### [Task statement]
Repeat exactly, and only, the lines below starting at the line that contains "スワード以外にも、顔認識または指紋認証に基づいた" and ending at the line that contains "で保護するには、TPM 1.2以上が必要です。TPMが存在しない、または", inclusive of both.
------------------------------------------------------------
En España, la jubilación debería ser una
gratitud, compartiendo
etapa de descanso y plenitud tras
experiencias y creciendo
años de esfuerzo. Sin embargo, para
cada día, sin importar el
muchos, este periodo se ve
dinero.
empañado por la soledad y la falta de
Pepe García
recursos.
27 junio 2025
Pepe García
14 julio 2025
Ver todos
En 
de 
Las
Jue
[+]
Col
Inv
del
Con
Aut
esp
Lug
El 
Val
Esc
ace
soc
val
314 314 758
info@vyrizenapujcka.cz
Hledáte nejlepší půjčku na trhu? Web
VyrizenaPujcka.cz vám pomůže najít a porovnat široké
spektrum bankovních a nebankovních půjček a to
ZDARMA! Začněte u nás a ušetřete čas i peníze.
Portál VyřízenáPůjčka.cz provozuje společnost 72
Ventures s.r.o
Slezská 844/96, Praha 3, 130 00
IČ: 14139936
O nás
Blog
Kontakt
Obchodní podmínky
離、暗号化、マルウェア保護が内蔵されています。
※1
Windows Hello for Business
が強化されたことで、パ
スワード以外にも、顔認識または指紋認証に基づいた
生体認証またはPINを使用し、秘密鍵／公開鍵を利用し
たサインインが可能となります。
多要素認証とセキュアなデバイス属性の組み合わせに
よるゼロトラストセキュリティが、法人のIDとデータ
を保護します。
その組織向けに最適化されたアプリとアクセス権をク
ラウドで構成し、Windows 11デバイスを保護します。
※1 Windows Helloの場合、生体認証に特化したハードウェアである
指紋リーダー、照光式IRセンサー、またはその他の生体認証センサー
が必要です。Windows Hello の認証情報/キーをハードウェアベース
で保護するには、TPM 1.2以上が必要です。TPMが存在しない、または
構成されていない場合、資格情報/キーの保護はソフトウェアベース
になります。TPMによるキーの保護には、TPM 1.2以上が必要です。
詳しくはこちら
------------------------------------------------------------
### [Output for this exercise]
スワード以外にも、顔認識または指紋認証に基づいた
生体認証またはPINを使用し、秘密鍵／公開鍵を利用し
たサインインが可能となります。
多要素認証とセキュアなデバイス属性の組み合わせに
よるゼロトラストセキュリティが、法人のIDとデータ
を保護します。
その組織向けに最適化されたアプリとアクセス権をク
ラウドで構成し、Windows 11デバイスを保護します。
※1 Windows Helloの場合、生体認証に特化したハードウェアである
指紋リーダー、照光式IRセンサー、またはその他の生体認証センサー
が必要です。Windows Hello の認証情報/キーをハードウェアベース
で保護するには、TPM 1.2以上が必要です。TPMが存在しない、または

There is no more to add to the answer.